_Task requirements_
Reproduce verbatim the lines of the entries below, starting at the line containing "scientific name: Crotalaria rhynchocarpa" and ending at the line containing "genus: Smithia", both lines included.

_Data in this exercise_
Begin
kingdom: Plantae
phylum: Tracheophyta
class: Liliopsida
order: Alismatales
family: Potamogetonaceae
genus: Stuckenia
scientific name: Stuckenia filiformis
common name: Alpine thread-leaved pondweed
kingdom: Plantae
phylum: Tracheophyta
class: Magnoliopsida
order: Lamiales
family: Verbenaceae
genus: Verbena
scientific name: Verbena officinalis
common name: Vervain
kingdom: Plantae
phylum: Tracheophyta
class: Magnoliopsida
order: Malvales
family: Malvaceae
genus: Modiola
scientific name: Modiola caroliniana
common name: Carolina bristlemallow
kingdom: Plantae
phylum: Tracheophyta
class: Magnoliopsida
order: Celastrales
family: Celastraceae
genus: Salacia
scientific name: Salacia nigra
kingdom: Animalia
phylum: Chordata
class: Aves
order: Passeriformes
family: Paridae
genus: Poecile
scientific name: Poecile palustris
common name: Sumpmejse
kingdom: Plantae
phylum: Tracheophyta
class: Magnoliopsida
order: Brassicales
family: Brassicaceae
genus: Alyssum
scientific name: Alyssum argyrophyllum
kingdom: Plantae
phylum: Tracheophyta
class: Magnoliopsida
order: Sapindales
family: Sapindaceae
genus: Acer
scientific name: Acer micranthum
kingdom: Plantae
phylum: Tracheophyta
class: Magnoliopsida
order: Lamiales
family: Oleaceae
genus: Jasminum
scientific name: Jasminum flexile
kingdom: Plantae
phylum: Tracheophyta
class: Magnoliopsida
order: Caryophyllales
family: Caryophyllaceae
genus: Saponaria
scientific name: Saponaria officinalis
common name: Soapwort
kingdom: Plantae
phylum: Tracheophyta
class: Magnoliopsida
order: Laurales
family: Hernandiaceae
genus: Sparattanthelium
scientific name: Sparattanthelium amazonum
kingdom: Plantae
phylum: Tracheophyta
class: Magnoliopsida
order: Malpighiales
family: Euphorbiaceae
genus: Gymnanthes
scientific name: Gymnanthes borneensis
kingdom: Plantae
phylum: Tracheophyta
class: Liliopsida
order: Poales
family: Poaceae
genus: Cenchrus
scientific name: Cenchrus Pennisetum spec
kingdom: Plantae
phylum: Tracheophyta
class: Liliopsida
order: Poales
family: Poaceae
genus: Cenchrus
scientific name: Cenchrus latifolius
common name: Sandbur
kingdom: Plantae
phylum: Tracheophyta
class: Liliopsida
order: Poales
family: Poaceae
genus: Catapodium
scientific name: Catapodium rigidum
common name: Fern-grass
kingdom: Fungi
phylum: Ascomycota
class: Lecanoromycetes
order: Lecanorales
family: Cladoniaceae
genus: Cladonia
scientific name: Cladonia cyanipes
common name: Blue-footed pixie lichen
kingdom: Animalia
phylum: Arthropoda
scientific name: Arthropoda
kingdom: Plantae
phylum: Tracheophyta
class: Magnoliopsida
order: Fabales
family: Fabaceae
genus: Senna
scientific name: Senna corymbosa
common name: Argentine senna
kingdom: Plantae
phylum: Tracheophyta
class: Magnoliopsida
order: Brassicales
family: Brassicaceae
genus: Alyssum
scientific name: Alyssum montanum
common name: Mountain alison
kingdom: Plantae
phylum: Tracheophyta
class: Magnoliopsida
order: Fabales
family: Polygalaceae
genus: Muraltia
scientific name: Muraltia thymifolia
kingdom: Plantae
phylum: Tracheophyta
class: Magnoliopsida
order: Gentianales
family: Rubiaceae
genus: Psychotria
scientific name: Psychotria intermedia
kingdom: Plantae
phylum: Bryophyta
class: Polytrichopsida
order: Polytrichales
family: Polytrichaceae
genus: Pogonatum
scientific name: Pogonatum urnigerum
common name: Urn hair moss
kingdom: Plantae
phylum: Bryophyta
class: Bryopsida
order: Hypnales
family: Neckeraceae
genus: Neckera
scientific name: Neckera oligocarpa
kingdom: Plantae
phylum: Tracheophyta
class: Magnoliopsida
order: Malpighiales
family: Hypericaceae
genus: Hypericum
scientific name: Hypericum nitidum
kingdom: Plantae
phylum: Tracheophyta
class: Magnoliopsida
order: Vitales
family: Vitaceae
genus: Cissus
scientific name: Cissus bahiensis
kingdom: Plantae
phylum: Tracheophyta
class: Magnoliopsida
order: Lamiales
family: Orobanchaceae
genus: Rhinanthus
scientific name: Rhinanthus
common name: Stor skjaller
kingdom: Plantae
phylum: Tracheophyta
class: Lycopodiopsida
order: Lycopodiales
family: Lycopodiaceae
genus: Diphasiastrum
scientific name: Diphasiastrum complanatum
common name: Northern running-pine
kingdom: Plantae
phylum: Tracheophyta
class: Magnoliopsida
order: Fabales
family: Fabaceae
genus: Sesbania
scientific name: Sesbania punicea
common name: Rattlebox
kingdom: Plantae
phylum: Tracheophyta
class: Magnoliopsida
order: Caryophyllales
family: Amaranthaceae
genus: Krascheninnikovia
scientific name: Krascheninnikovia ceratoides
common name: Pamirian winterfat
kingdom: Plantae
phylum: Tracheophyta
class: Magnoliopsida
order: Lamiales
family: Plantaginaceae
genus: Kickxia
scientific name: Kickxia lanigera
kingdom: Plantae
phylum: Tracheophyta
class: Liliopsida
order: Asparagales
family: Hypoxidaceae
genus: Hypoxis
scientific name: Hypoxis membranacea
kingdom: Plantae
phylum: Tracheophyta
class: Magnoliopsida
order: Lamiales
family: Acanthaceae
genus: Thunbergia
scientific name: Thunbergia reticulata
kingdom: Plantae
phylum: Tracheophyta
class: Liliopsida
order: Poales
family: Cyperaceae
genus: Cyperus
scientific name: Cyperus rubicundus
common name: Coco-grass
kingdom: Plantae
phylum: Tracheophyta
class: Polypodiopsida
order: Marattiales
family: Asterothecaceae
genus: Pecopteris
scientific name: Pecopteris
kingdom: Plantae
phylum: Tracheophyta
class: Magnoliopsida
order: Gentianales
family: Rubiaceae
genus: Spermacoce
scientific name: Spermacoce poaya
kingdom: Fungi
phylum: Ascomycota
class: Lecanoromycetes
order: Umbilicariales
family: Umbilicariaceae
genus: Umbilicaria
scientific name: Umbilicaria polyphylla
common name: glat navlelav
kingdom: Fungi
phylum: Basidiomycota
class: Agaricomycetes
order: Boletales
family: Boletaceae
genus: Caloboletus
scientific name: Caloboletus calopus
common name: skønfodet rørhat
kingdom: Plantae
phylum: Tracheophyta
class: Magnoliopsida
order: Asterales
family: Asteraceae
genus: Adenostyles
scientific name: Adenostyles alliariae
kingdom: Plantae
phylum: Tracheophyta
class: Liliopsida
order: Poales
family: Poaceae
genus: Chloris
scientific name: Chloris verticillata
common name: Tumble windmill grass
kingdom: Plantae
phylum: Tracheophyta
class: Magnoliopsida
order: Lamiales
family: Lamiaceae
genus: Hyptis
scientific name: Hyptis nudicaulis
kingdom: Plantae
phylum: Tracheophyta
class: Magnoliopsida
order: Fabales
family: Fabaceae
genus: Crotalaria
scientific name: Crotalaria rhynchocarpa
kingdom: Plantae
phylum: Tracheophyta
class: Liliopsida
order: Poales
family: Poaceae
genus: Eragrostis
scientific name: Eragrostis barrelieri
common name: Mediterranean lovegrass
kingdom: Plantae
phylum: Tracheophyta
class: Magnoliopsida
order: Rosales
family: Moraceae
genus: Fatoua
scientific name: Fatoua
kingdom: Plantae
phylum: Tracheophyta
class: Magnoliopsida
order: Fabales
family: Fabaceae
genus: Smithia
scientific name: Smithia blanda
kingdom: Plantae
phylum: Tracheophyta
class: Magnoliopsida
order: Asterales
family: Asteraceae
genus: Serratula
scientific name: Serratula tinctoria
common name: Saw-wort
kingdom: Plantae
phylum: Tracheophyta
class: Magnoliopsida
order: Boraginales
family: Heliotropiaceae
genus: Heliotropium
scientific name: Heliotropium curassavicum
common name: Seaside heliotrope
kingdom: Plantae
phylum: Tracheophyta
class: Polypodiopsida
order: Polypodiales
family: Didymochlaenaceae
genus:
End
_The answer_
scientific name: Crotalaria rhynchocarpa
kingdom: Plantae
phylum: Tracheophyta
class: Liliopsida
order: Poales
family: Poaceae
genus: Eragrostis
scientific name: Eragrostis barrelieri
common name: Mediterranean lovegrass
kingdom: Plantae
phylum: Tracheophyta
class: Magnoliopsida
order: Rosales
family: Moraceae
genus: Fatoua
scientific name: Fatoua
kingdom: Plantae
phylum: Tracheophyta
class: Magnoliopsida
order: Fabales
family: Fabaceae
genus: Smithia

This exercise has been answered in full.